Print all the data below exactly, without images.

● **EXTRACTED RECORDS**:
+ + + + +

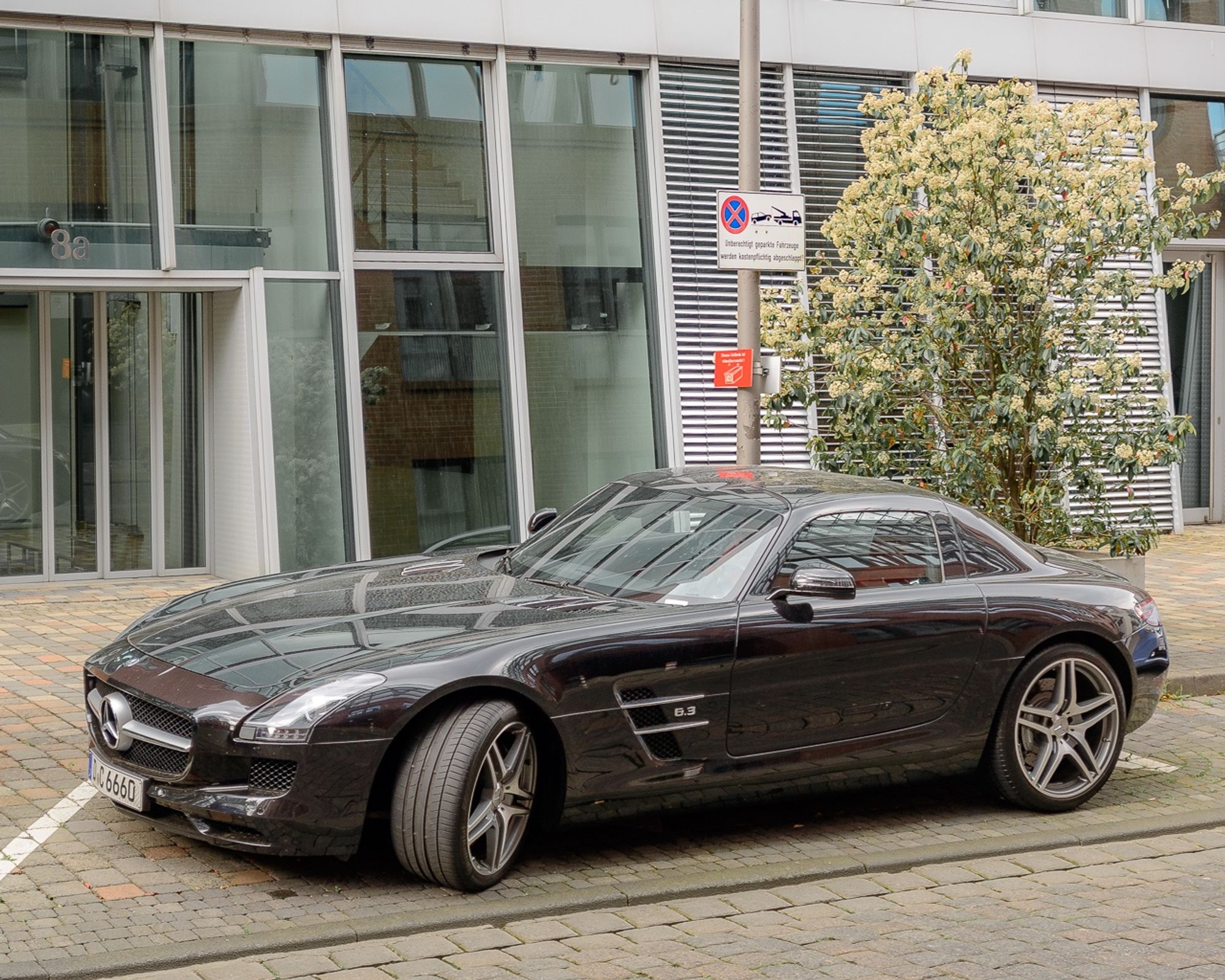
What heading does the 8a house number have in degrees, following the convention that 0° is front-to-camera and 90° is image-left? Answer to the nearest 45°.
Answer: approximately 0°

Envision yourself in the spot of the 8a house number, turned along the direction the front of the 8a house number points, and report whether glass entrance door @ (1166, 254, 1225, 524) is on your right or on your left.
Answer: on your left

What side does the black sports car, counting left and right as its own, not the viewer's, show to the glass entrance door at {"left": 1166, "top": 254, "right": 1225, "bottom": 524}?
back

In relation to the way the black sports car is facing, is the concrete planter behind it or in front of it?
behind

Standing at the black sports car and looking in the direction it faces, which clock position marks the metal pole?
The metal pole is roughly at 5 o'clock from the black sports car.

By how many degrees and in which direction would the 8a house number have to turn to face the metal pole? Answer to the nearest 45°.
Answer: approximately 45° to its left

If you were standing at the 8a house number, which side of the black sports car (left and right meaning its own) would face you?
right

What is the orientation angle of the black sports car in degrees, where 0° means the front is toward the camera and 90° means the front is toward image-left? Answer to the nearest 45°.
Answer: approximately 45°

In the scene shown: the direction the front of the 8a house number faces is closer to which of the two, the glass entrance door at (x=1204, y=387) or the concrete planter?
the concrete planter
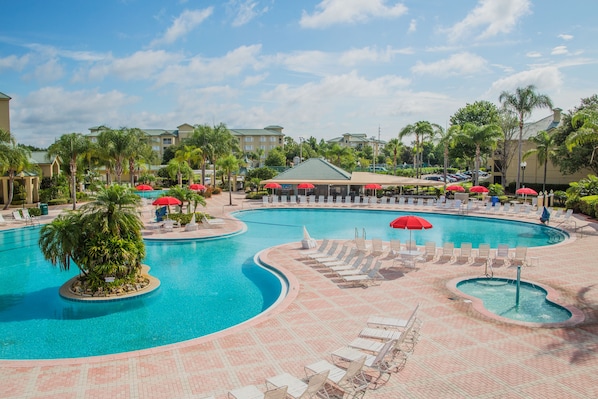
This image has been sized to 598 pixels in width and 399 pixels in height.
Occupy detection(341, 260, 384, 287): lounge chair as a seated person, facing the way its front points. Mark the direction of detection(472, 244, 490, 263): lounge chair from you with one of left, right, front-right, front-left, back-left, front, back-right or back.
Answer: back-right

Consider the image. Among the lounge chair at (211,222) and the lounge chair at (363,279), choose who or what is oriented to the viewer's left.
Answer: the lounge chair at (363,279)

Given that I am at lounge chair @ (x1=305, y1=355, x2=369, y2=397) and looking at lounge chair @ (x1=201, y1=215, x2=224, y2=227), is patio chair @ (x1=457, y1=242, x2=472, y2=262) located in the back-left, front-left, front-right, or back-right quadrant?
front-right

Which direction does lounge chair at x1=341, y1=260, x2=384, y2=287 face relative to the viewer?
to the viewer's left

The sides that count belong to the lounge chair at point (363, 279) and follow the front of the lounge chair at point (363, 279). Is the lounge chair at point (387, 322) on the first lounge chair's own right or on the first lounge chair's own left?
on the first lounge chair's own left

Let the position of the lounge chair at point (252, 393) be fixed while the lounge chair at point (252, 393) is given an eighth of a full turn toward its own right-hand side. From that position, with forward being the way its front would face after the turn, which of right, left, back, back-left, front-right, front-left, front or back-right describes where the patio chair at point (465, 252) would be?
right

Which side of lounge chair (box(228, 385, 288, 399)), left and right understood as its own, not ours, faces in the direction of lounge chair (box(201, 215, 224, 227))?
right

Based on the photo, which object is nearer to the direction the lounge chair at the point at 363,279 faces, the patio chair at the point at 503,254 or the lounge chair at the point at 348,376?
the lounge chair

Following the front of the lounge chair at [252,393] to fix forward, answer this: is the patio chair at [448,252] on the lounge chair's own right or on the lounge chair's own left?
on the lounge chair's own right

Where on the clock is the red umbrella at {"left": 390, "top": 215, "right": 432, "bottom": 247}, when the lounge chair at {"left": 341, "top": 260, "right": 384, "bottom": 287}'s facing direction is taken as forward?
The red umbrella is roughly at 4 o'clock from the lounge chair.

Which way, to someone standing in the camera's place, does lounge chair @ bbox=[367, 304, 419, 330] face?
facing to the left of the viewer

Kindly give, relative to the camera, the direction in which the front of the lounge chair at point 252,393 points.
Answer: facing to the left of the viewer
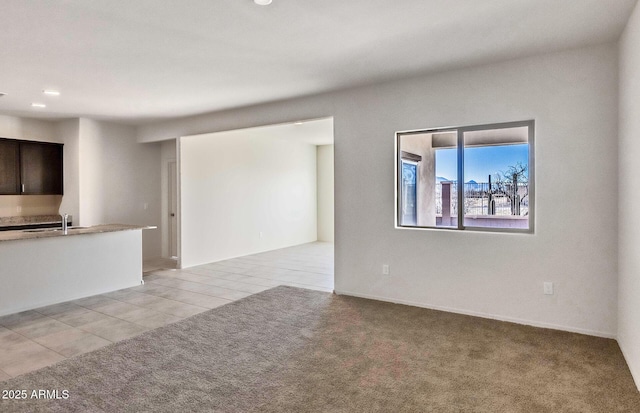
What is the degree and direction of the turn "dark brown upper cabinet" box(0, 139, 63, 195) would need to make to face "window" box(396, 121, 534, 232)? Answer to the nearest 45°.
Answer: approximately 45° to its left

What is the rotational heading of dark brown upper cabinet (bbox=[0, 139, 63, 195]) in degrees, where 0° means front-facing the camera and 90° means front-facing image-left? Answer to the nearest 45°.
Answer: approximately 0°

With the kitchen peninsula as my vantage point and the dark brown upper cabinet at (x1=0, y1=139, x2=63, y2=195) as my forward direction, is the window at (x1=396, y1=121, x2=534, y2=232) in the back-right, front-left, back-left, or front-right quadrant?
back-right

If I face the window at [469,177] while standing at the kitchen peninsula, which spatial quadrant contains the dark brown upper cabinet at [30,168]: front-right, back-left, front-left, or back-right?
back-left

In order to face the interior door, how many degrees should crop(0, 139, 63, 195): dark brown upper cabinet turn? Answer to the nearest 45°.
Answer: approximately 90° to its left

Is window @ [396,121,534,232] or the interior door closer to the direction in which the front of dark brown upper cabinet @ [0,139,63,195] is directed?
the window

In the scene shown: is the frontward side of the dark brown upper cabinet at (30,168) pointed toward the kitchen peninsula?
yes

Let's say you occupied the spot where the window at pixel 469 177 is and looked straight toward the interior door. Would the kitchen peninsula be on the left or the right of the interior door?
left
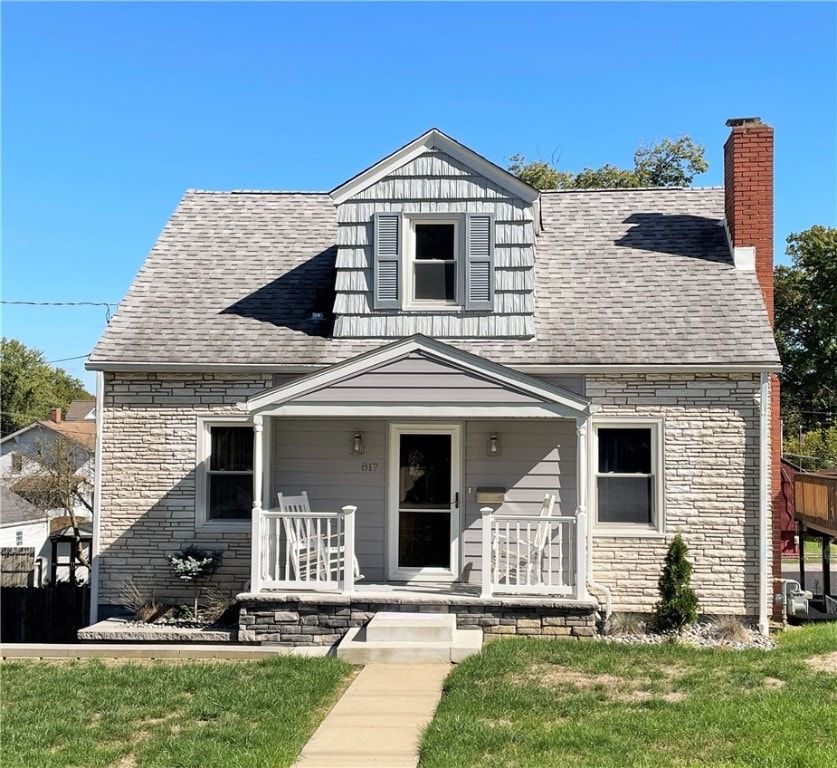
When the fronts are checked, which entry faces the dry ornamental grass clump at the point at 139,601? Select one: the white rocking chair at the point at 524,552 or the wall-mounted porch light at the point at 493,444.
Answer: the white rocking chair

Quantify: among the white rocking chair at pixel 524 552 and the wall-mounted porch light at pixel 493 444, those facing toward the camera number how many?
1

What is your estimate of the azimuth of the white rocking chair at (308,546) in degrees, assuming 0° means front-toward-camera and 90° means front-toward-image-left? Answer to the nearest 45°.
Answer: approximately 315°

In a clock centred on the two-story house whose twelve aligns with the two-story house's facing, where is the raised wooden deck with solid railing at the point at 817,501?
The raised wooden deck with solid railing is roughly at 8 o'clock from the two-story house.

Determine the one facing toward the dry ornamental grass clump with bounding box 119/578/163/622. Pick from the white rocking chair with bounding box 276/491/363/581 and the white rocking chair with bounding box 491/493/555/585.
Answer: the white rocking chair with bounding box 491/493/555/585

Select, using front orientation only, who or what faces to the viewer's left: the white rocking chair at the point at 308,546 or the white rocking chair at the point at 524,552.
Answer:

+ + + + +

● **FINISHED EXERCISE**:
What heading does the 8a house number have in degrees, following the convention that 0° is front-to-camera and 90° is image-left? Answer to the nearest 45°.
Answer: approximately 0°

Envision yourself in the spot of the 8a house number, turned along the direction the front of the 8a house number points, and report whether glass entrance door @ (1166, 254, 1225, 524) is on your right or on your left.
Answer: on your left

What side does the black sports car, counting left and right as its own, not the viewer's, show to the glass entrance door at {"left": 1166, "top": 254, "right": 1225, "bottom": 524}?
back

In relation to the way the black sports car is facing, is the concrete planter behind it or in front of it?
behind

Standing at the black sports car and looking in the direction it faces, which clock position marks the metal pole?
The metal pole is roughly at 5 o'clock from the black sports car.

By how many degrees and in which direction would the 8a house number have to turn to face the metal pole? Answer to the nearest 45°.
Answer: approximately 45° to its left

If you were standing at the 8a house number, which side of the black sports car (left and right meaning its own) would face you?
right

What is the orientation angle of the black sports car in degrees, where 0° means the front is toward the camera and 90° means the front is toward image-left? Answer to the nearest 45°.
Answer: approximately 45°

In the scene shown: the direction the front of the 8a house number faces is closer to which of the two, the glass entrance door at (x=1204, y=387) or the concrete planter?
the concrete planter
This image has been sized to 598 pixels in width and 399 pixels in height.
Occupy detection(341, 260, 384, 287): lounge chair as a seated person, facing the way its front points. Mark the direction of detection(472, 244, 490, 263): lounge chair from you with one of left, right, front-right, front-left, back-left, front, back-right or back.
Answer: back-right

Consider the image. Among the lounge chair at (211,222) and the lounge chair at (363,279), choose who or what is oriented to the viewer's left.
Answer: the lounge chair at (363,279)

Given that I am at lounge chair @ (x1=305, y1=355, x2=369, y2=397) and looking at lounge chair @ (x1=201, y1=215, x2=224, y2=227), is patio chair @ (x1=457, y1=242, x2=472, y2=262) located in the back-left, front-left, front-right, or back-right quadrant?
front-right

Which direction does lounge chair at x1=341, y1=260, x2=384, y2=287 face relative to the viewer?
to the viewer's left

The sides that count belong to the lounge chair at point (363, 279) and follow the front of the lounge chair at point (363, 279). Is the lounge chair at point (387, 322) on the first lounge chair's own right or on the first lounge chair's own left?
on the first lounge chair's own left

Let the position of the lounge chair at point (252, 393) be fixed while the lounge chair at point (252, 393) is given an eighth of a full turn toward its own right-hand side. From that position, with forward being the way its front would face after the turn, which of right, left, back, back-left, front-right, front-left, front or back-right describes where the patio chair at point (465, 252) would be?
right

Which side of lounge chair (box(228, 385, 288, 399)), left and right understood as its own, not ours, faces in the direction of lounge chair (box(201, 215, 224, 227))?
right

Based on the photo, which object is nearer to the direction the lounge chair at the point at 363,279 faces, the patio chair at the point at 503,254 or the lounge chair at the point at 348,376?
the lounge chair

Following the front of the lounge chair at [252,393] to fix forward, answer this: is the patio chair at [448,252] on the lounge chair's own right or on the lounge chair's own left?
on the lounge chair's own right

Where on the clock is the red umbrella at {"left": 390, "top": 215, "right": 432, "bottom": 247}, when the lounge chair at {"left": 341, "top": 260, "right": 384, "bottom": 287}'s facing direction is taken as forward?
The red umbrella is roughly at 4 o'clock from the lounge chair.

Which way, to someone standing in the camera's place, does lounge chair @ bbox=[367, 304, 419, 330] face?
facing to the left of the viewer

Kindly give, relative to the camera, the direction in which the front of the lounge chair at point 252,393 points.
Answer: facing to the left of the viewer
What is the degree and direction of the turn "dark brown upper cabinet" box(0, 139, 63, 195) would need to make to face "window" box(396, 121, 534, 232)? Answer to the nearest 45°.
Answer: approximately 45° to its left

What is the rotational heading of dark brown upper cabinet (bbox=[0, 139, 63, 195]) in degrees, where 0° means front-facing the camera and 90° means front-facing image-left? Answer to the nearest 45°.
Answer: approximately 0°

With the kitchen peninsula as my vantage point and the dark brown upper cabinet at (x1=0, y1=139, x2=63, y2=195) as my forward direction, is the window at (x1=396, y1=121, x2=534, y2=232) in the back-right, front-left, back-left, or front-right quadrant?
back-right

If I face the window at [469,177] while standing at the kitchen peninsula, which spatial quadrant contains the dark brown upper cabinet at [30,168]: front-right, back-left, front-left, or back-right?
back-left

In order to face the interior door, how many degrees should crop(0, 139, 63, 195): dark brown upper cabinet turn? Answer to the nearest 45°.
Answer: approximately 90° to its left

Is window @ [396,121,534,232] or the interior door closer to the direction in which the front of dark brown upper cabinet @ [0,139,63,195] is directed?
the window

In the scene shown: is the frontward side of the dark brown upper cabinet at (30,168) pointed toward the kitchen peninsula?
yes

Let's say you occupied the spot where the window at pixel 469 177 is and looked straight toward the interior door. Would the kitchen peninsula be on the left or the right of the interior door?
left
When the fronts are checked, which entry faces the dry ornamental grass clump at the point at 139,601? Select one: the white rocking chair at the point at 524,552 or the wall-mounted porch light at the point at 493,444.
Answer: the white rocking chair

Quantify: among the white rocking chair at pixel 524 552 and the wall-mounted porch light at pixel 493 444, those facing toward the camera number how many?
1

What is your estimate of the azimuth of the white rocking chair at (308,546) in degrees, assuming 0° means front-toward-camera and 90° means front-toward-image-left? Answer to the nearest 45°.
Answer: approximately 315°

In a clock centred on the two-story house whose twelve aligns with the two-story house's facing, where is the raised wooden deck with solid railing at the point at 817,501?
The raised wooden deck with solid railing is roughly at 8 o'clock from the two-story house.

Determine the one facing toward the dry ornamental grass clump with bounding box 119/578/163/622. Pick from the white rocking chair with bounding box 276/491/363/581 and the white rocking chair with bounding box 491/493/555/585.
Answer: the white rocking chair with bounding box 491/493/555/585

Select, using front orientation only, who or what faces to the viewer's left: the white rocking chair at the point at 308,546 or the white rocking chair at the point at 524,552.
Answer:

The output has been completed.